◆ **Stored items from a collection**:
Start of Block

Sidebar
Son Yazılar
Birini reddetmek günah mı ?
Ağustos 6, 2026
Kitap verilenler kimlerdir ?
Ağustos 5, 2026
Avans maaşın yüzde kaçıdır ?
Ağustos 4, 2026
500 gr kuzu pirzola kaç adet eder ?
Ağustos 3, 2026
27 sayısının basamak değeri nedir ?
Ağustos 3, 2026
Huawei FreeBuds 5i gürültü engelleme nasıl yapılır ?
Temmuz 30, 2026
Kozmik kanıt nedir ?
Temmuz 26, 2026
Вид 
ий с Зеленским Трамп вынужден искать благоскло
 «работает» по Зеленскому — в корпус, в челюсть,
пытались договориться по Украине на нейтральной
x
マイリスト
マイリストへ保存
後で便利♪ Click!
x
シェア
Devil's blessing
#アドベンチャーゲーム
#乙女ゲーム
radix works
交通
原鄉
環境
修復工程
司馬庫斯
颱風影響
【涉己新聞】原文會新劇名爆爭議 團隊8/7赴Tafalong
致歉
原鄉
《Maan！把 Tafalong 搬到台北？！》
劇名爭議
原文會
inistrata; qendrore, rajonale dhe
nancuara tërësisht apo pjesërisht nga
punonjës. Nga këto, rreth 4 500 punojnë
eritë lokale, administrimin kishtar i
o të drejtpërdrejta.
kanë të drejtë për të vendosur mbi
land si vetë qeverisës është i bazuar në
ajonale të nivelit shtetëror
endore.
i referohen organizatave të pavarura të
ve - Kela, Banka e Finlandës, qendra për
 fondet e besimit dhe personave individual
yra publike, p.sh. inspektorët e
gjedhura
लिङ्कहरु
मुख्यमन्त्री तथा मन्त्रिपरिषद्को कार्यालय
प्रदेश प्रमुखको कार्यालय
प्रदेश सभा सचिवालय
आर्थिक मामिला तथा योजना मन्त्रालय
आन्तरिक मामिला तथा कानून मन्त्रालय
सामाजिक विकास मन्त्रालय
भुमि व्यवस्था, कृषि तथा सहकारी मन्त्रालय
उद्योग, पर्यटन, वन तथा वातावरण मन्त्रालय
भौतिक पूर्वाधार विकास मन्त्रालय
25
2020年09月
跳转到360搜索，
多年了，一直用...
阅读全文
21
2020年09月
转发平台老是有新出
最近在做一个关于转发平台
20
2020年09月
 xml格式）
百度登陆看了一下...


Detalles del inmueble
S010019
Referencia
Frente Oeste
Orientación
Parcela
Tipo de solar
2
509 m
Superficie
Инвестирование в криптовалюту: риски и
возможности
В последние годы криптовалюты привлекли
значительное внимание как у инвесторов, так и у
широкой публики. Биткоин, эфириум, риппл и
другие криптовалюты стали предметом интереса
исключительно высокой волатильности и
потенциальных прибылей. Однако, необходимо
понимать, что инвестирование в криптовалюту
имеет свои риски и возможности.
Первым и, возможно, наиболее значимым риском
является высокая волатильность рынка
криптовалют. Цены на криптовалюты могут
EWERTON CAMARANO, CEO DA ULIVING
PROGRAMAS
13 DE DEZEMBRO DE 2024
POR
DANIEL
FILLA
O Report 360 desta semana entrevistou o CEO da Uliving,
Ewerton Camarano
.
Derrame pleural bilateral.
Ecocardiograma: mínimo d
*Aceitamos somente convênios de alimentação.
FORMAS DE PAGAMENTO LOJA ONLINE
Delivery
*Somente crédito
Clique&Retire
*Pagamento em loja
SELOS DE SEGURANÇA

End of Block
Start of Block

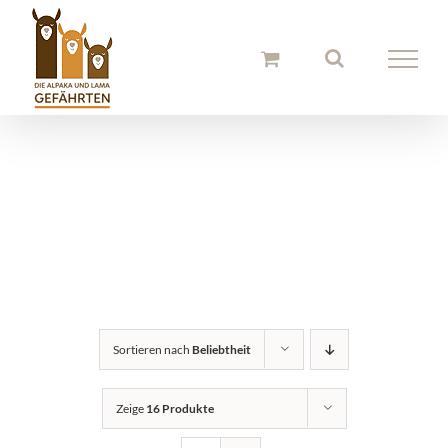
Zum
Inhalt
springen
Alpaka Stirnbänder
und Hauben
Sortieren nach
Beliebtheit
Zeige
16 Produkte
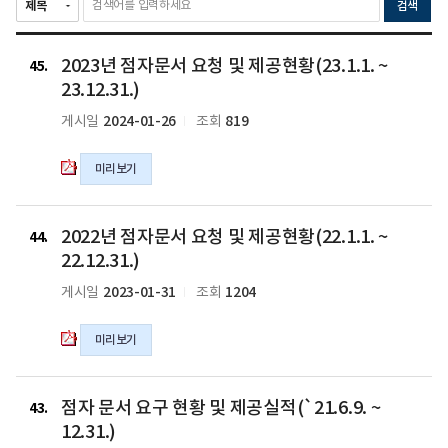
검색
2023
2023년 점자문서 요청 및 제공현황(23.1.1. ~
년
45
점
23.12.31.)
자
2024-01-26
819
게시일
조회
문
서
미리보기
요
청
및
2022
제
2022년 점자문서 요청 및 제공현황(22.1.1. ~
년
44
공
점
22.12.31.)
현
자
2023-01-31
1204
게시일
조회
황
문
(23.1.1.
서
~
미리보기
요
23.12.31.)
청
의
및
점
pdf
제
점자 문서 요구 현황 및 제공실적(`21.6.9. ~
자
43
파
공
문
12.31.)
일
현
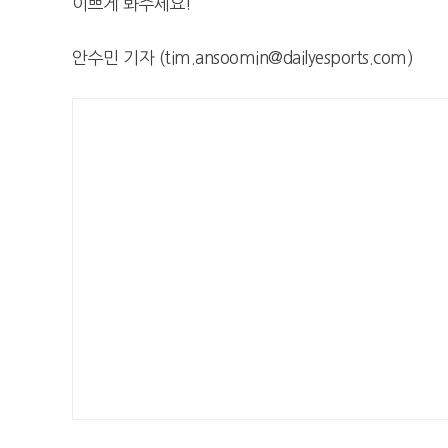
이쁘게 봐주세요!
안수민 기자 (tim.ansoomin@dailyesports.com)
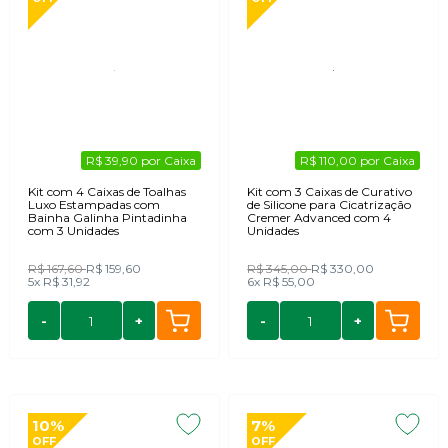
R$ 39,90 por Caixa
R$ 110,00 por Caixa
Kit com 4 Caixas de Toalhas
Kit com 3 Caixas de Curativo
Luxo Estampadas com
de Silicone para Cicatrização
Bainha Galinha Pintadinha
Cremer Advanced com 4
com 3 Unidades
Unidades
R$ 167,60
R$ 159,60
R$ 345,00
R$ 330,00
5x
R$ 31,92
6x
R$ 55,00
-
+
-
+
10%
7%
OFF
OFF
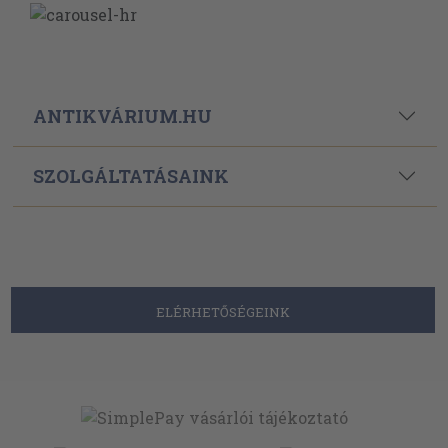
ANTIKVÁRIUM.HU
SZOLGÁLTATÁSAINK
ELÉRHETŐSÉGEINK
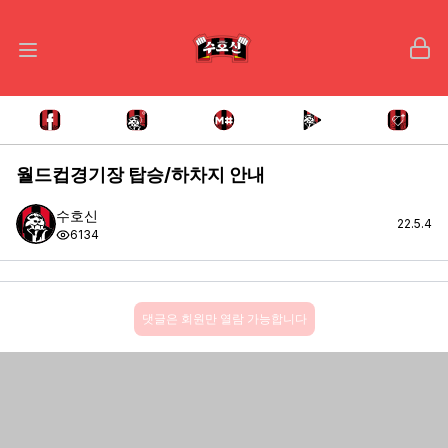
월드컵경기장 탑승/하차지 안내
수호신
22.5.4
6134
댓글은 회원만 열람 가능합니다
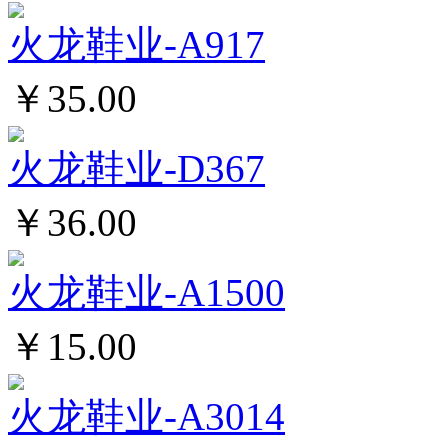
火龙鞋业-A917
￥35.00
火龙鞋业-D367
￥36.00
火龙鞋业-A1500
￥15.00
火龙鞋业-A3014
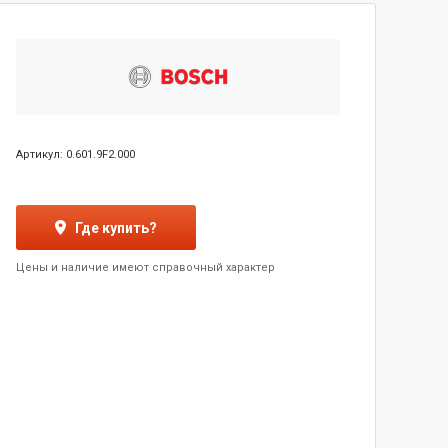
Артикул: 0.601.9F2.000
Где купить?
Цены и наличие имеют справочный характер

End of Block

◆ **TRY IT**: Within the entries above, find every line where the string "nedir" occurs, and copy it.

◆ **TASK SOLUTION**:
27 sayısının basamak değeri nedir ?
Kozmik kanıt nedir ?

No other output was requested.